Ritalin and Education
Since 1990 the amount of Ritalin prescribed has grown two and a half times. About 1.3 million children take it regularly. Sales of the drug last year were estimated to be around 350 million dollars. Why the rapid growth in such a short period of time? The answer to this question is that it is being labeled the wonder drug for problem children. It is a much easier solution to give a child a drug than to have to create special classes or schools for them. Ritalin has created an easy way out for parents and children to deal with their disruptive children.

There are many controversial issues to the administration of Ritalin. These issues are the misdiagnosis of hyperactivity, side effects of Ritalin, and the abuse of it. Psychiatrists claim that almost half the students prescribed to Ritalin either do not need it or do not have any results from it. Some doctors even admit that they sometimes are too hasty in diagnosing children with ADD and in prescribing Ritalin.(Hancock, 1996, p.52) If a child is acting up in school, ADD is seriously considered as a possible factor and Ritalin is often suggested. Doctors may not even follow any of the standardized procedures when diagnosing ADD and often just give out the prescription. Some have gone as far as to say that diagnosing ADD and prescribing Ritalin has become just as much of an art as a science. Doctors may be prescribing drugs for a disorder that they did not correctly detect.

The second controversy involves the harmful side effects that can result from taking Ritalin. There are some short term effects that have been called the "Riatlin Rebound". These include one or a combination of loss of appetite, insomnia, headaches, stomaches, drowsiness, potential liver damage, facial tics, and a "sense of sadness". There are also cases where children have aquired the "Ritalin defense." This was a case in Massachusetts in 1988 where an attorney was claiming that Ritalin altered the brain chemistry of a child and caused him to become obsessed with the idea of killing another child. (O'Leary,1993,1250) Some children also go through withdrawal or detox when they stop the drug intake of Ritalin. These are only a few of the side effects. Some studies show that the long term effects could be extremely harmful but there is no proof. Maybe Ritalin will have the long term effects that smoking has. When smoking became a regular habit in the 1930's it was not for another thirty years until people developed lung cancer and that the connection was made between the two. Smoking kills people every day and we are unsure if Ritalin could have the same effects.
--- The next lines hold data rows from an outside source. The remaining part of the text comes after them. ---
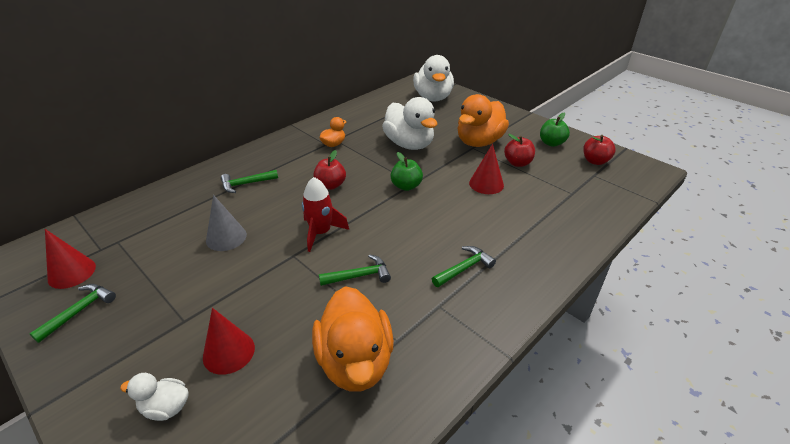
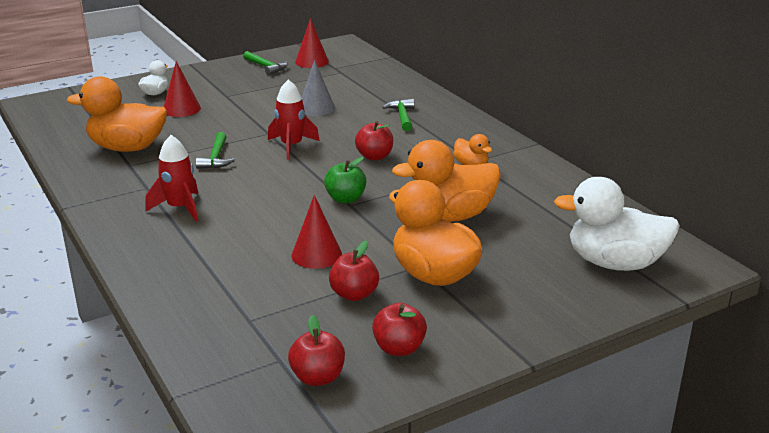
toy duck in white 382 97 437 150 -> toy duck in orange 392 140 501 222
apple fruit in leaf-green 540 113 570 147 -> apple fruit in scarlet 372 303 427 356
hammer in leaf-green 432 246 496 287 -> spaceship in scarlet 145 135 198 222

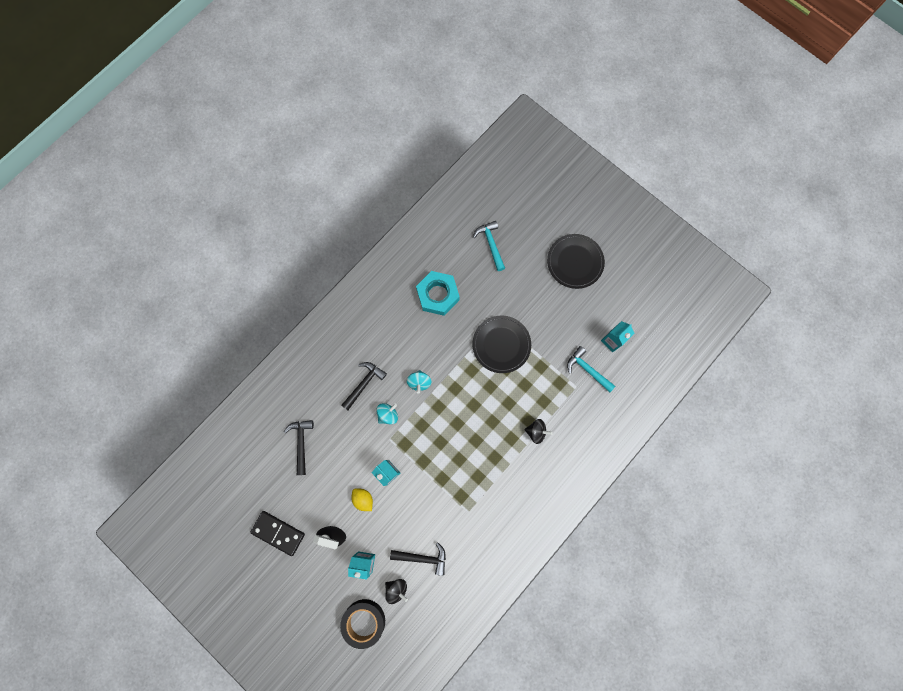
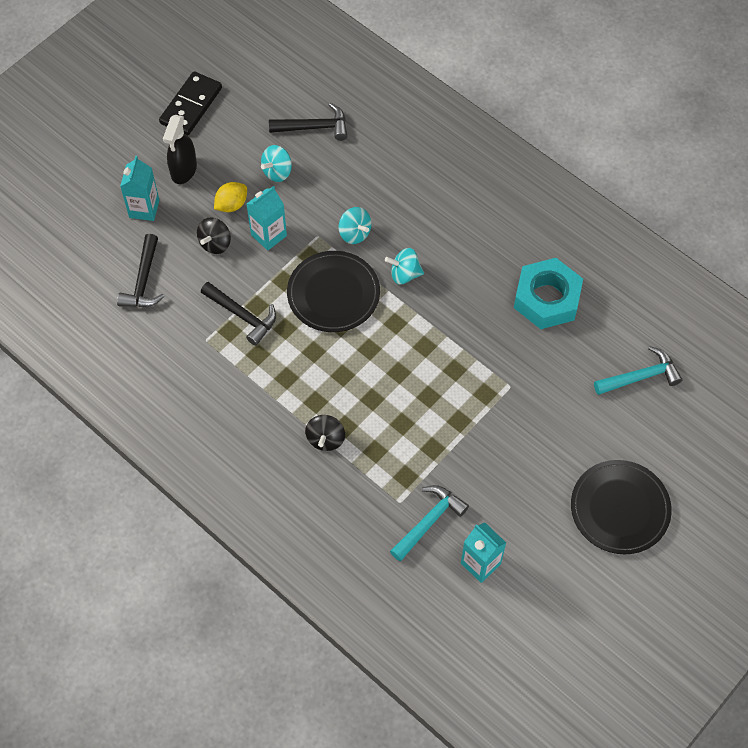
dinner plate in black 472 316 531 373 -> dinner plate in black 287 251 380 332, shifted
hammer in black 341 362 387 410 -> hammer in black 201 282 276 346, shifted
spinning top in black 385 579 408 604 -> spinning top in black 197 218 231 254, shifted
tape in black 340 599 385 649 -> none
none -> spinning top in turquoise 261 145 292 182

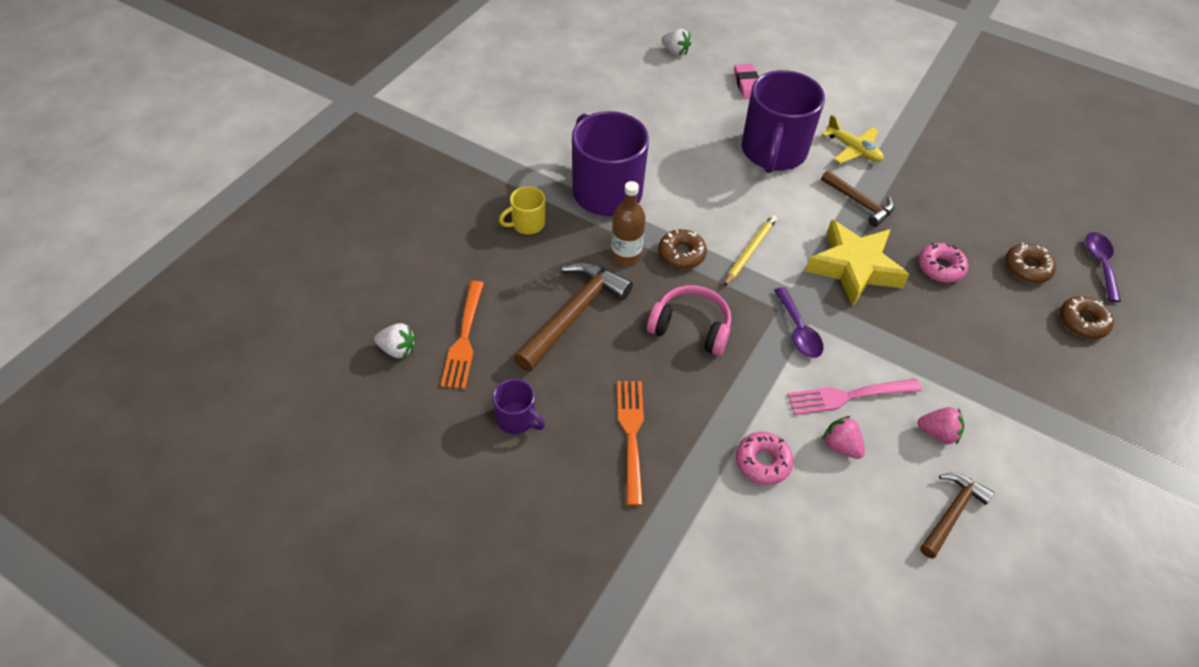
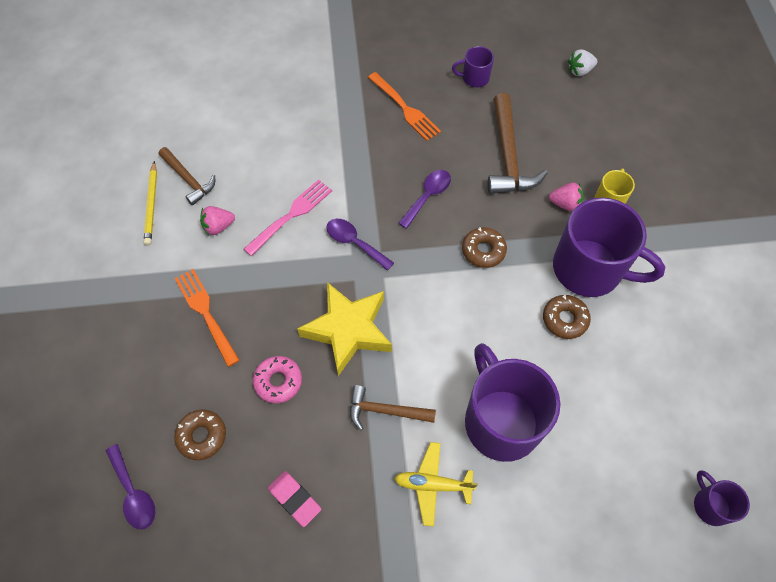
toy strawberry in white 661 29 691 56 -> coffee mug in royal purple 694 471 750 526
gum eraser in rose-pink 734 64 759 99 -> gum eraser in rose-pink 268 471 321 527, shifted
bottle in dark brown 611 181 646 266 -> none
lead pencil in golden 724 215 777 286 -> lead pencil in golden 144 161 157 245, shifted
fork in orange 441 281 484 389 -> fork in orange 175 269 240 367, shifted
headset in rose-pink 647 285 731 356 -> spoon in royal purple 398 170 451 229
donut in dark brown 1060 296 1114 339 -> donut in dark brown 543 295 591 339, shifted
toy strawberry in rose-pink 822 416 865 459 -> toy strawberry in rose-pink 549 183 584 211, shifted
donut in rose-pink 736 432 794 485 -> none
hammer in dark brown 920 473 994 558 -> hammer in dark brown 159 147 215 205, 45 degrees counterclockwise

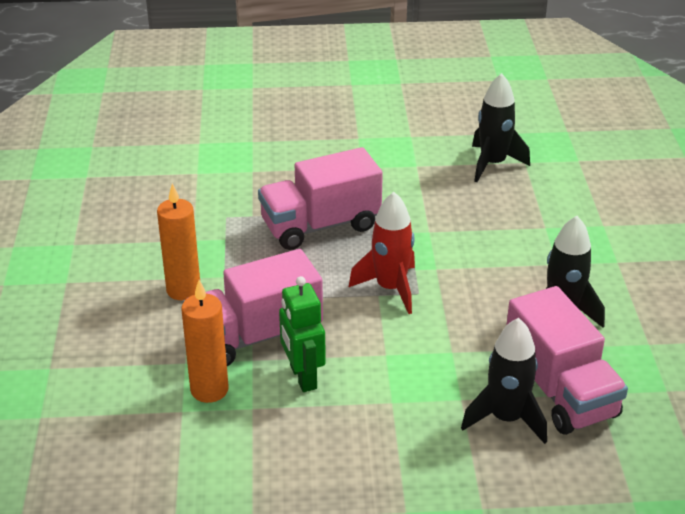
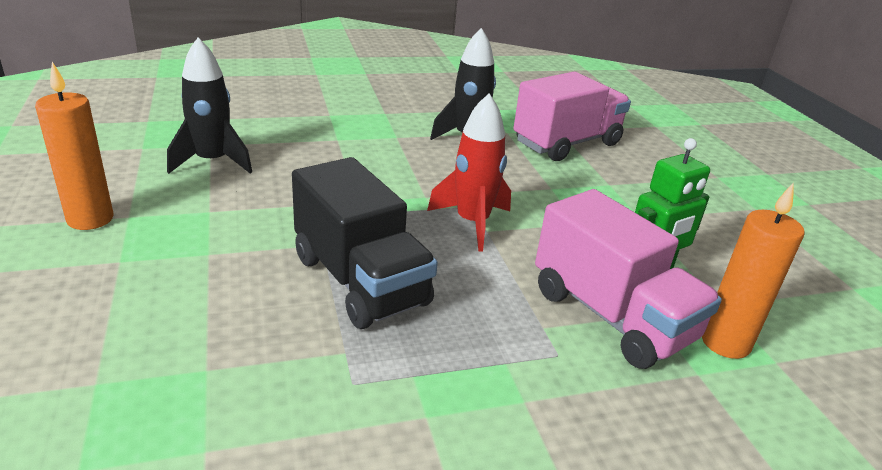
lorry in rose-pink 258 147 383 250 -> lorry in black 292 157 438 329
pillar candle in orange 157 183 200 301 -> pillar candle in orange 35 62 113 230, shifted
spaceship in black 461 318 547 444 -> none

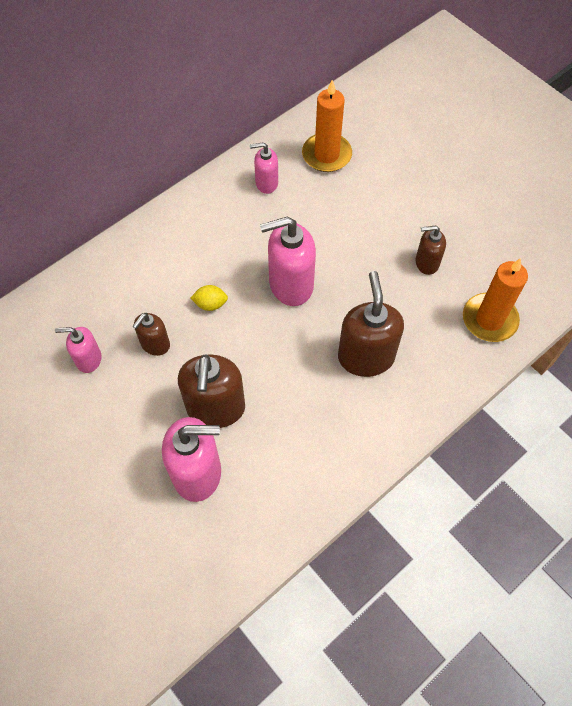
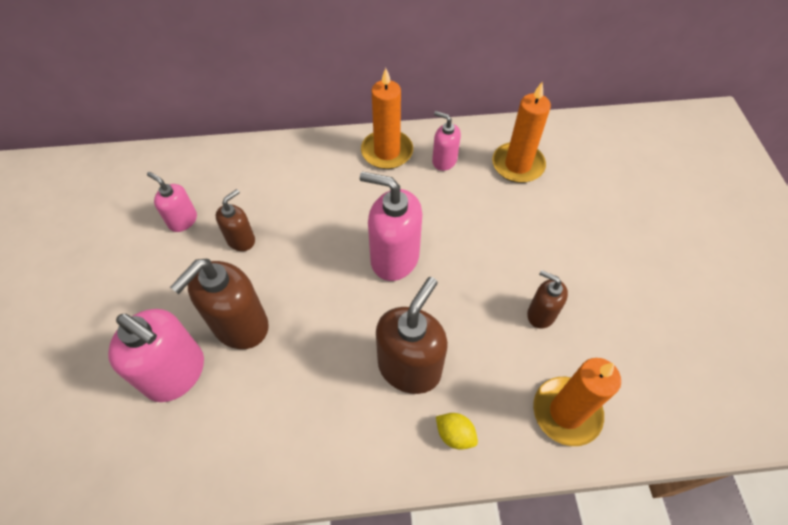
citrus fruit in golden 191 285 228 311 -> citrus fruit in golden 436 413 478 450, shifted
pump bottle in dark brown 133 313 170 356 -> pump bottle in dark brown 216 189 255 251, 150 degrees clockwise
none -> pillar candle in orange 361 68 413 169

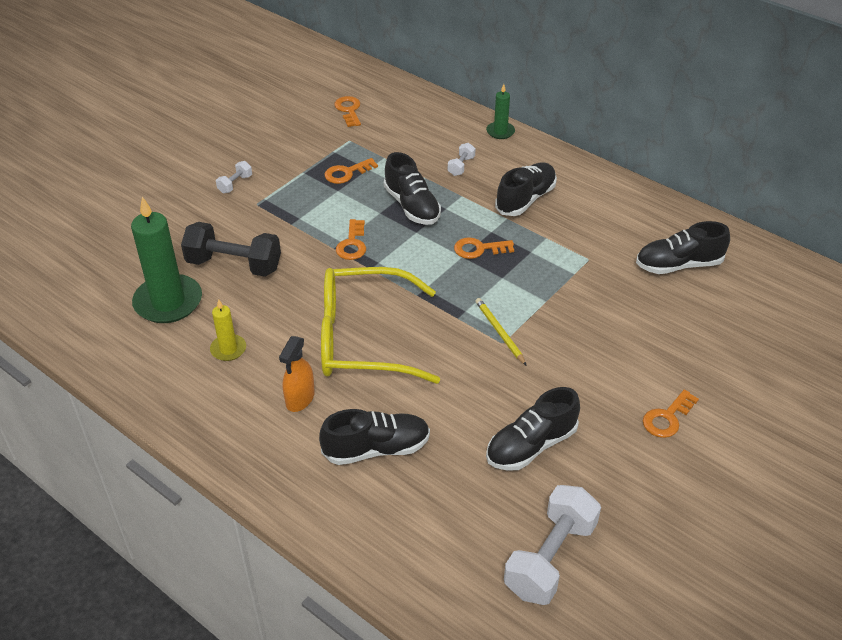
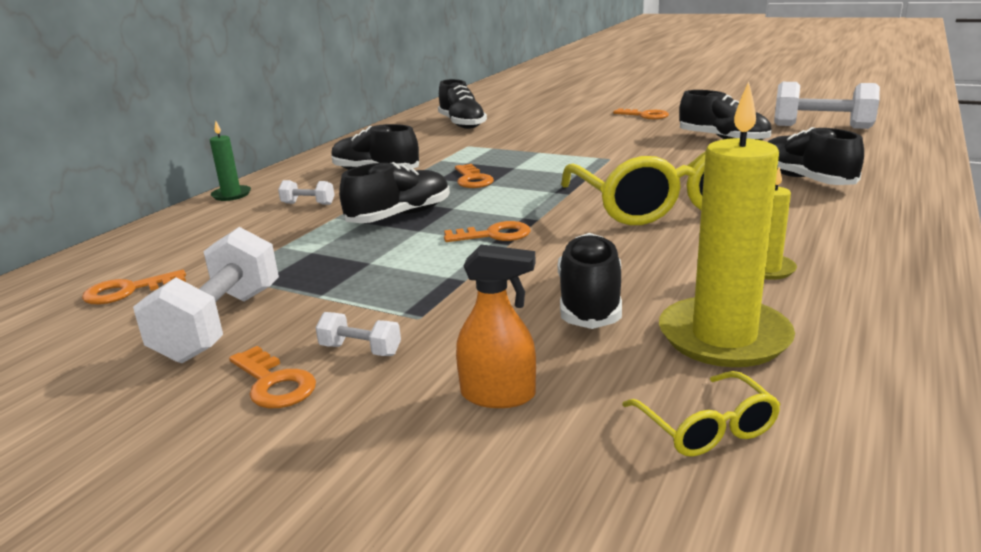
key in orange 325 158 378 184 -> key in orange 229 346 316 408, shifted
pillar candle in leaf-green 131 197 202 323 -> pillar candle in golden 659 81 795 367
hand weight in black 181 222 281 277 -> lace-up shoe in black 558 233 622 329
lead pencil in golden 475 298 527 366 -> none
spray cleaner in orange 279 336 315 412 -> spray cleaner in orange 456 245 536 408, shifted
none -> hand weight in white 133 227 279 363
none -> eyeglasses in golden 622 371 781 457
The third controversy related to prescribing Ritalin is its use as a recreational drug. It is one of the hottest drugs of the nineties. It can be acquired on the streets of New York from anywhere between three and five dollars and taken through snorting or injection. Students will crush up a pill and snort it with anything they can find, which could be a straw or even a pen cartridge. Ritalin is a very easy drug to get at colleges. There are so many students who have prescriptions and people do not mind giving away a pill or two. When snorted the pill gives a sudden burst of energy or "euphoria" that can last for hours. It can help someone stay up all night working or partying. The acid that enters the nasal passage when snorting Ritalin can cause burning of the nasal tissue, open sores, nose bleeds, and in some cases even destruction of nasal cartilage. According to a study by the Prevention Resource Center of Indiana University, a "significant portion" of the Ritalin prescription dispensed each year are diverted for illicit non-medical use. It is also common among the inner cities for teenagers to dissolve it in water and "cook" it for intravenous injection. (Bailey, 1995, 2) There are documented medical reports about irreversible lung tissue damage caused by injecting Ritalin. There are also studies done about the addictiveness of Ritalin and some studies show that Ritalin can be just as or even more addicting than cocaine. (Klatell,1996, p.1)

Should our schools have the right to suggest a parent to give their child a drug that they could so easily abused? Should there be a drug that is so commonly prescribed to children on the market when its abuses are so evident? Given the time, money, and effort put into fighting the drug war that is troubling how easily doctors can prescribe an addicting and harmful drug. There are no obvious answers to the problems associated with Ritalin but the controversy is growing every year. If the population of children prescribed to Ritalin continues to grow, there will be continuing new developments and controversies.